Wesley Collected Works Vol 9
| Author | John Wesley |
|---|---|
| Type | treatise |
| Year | None |
| Passage ID | jw-wesley-collected-works-vol-9-548 |
| Words | 391 |
O sad reckoning ! As many thoughts,
words, actions, so many sins; and the longer thou livest, thy
accounts swell the more. Should a tear be dropped for
every sin, thine eyes must be ‘fountains of tears. For nothing
but sin comes from thee; thy heart frames nothing but evil
imaginations; there is nothing in thy life, but what is framed by
thy heart; therefore, there is nothing in thy heart or life but evil. “And all thy religion, if thou hast any, is lost labour, if thou
art not born again: Truly then thy duties are sins. Would not
the best wine be loathsome in a foul vessel ? So is the religion
of an unregenerate man. Thy duties cannot make thy corrupt
soul holy; but thy corrupt heart makes them unclean. Thou
wast wont to divide thy works into two sorts; to count some
good, and some evil. But thou must count again, and put all
under one head; for God writes on them all, ‘Only evil.”
“And thou canst not help thyself. What canst thou do to
take away thy sin, who art wholly corrupt? Will mud and filth
wash our filthiness? And wilt thou purge out sin by sinning? Job took a potsherd to scrape himself, because his hands were
as full of boils as his body. This is the case of thy corrupt soul,
so long as thou art in a state of nature. Thou art poor indeed,
extremely ‘miserable and poor;” thou hast no shelter, but a
refuge of lies; no garment for thy soul, but ‘filthy rags;”

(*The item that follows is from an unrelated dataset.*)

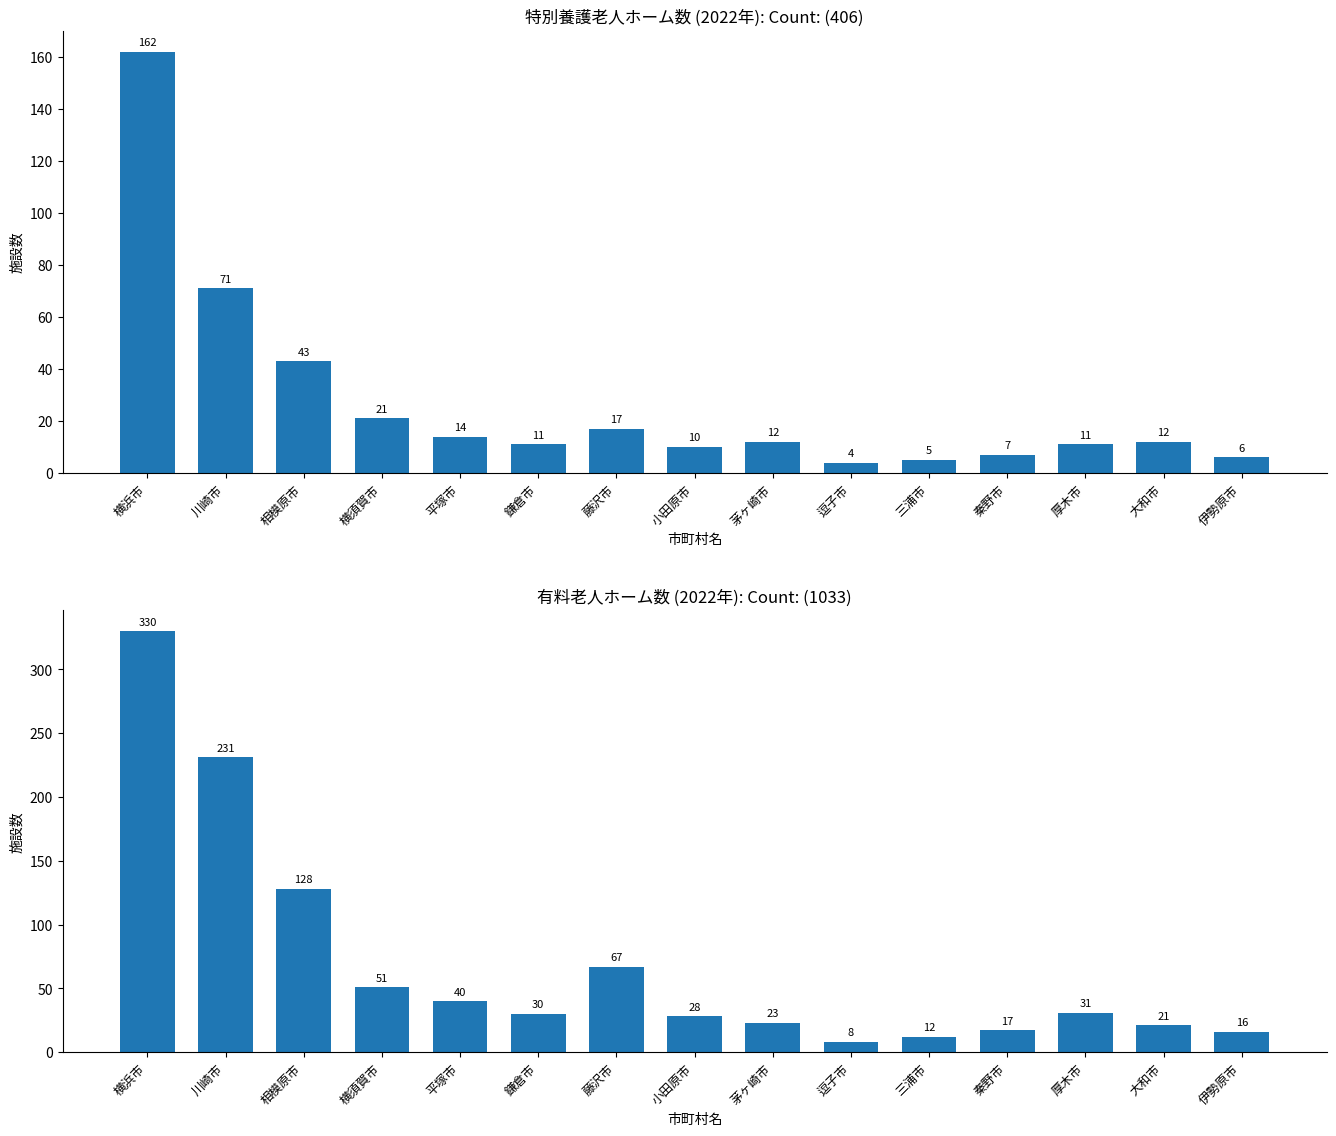

What are all the series names shown in the legend?

特別養護老人ホーム数, 有料老人ホーム数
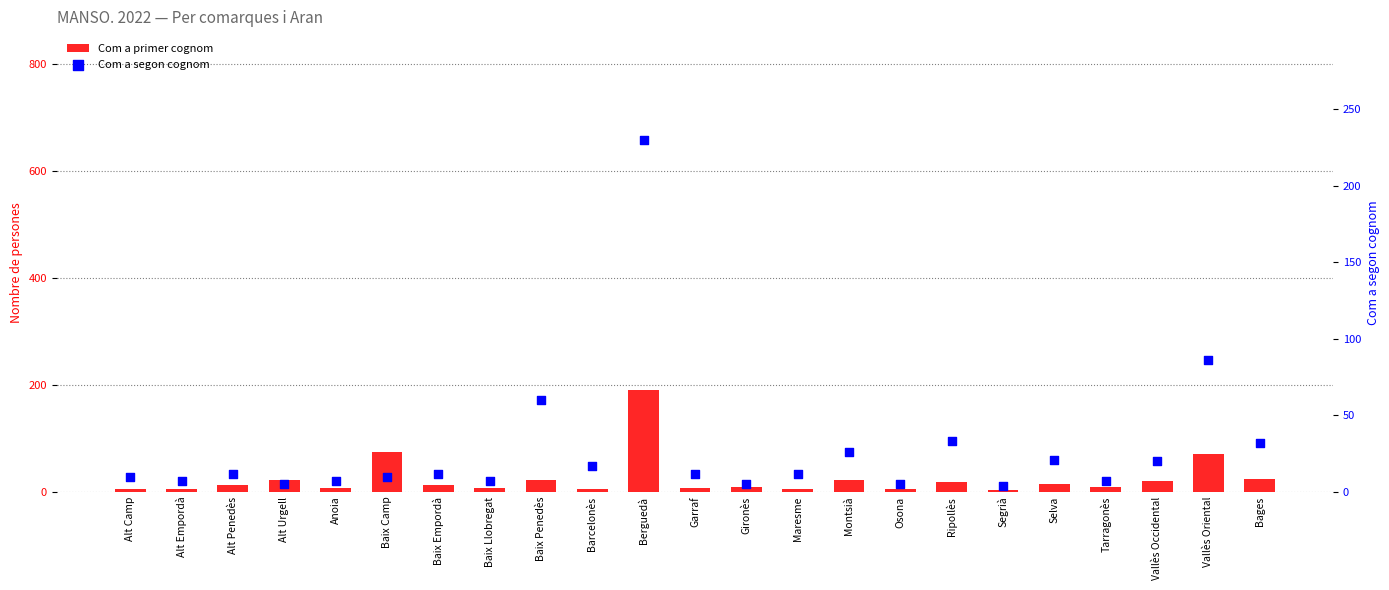

Is the value of Com a primer cognom at Ripollès greater than the value of Com a segon cognom at Alt Camp?

Yes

nothing to nourish it, but husks that cannot satisfy. More than
that, thou hast got such a bruise in the loins of Adam, that thou
art “without strength,’ unable to do anything. Nay, more than
all this, thou canst not so much as seek aright, but liest
helpless, as an infant exposed in the open field. “O that ye would believe this sad truth! How little is it
believed in the world ! Few are concerned to have their evil
lives reformed; but fewer far, to have their evil nature changed. Most men know not what they are; as the eye, which, seeing
many things, never sees itself. But until ye know every one
‘the plague of his own heart, there is no hope of your recovery.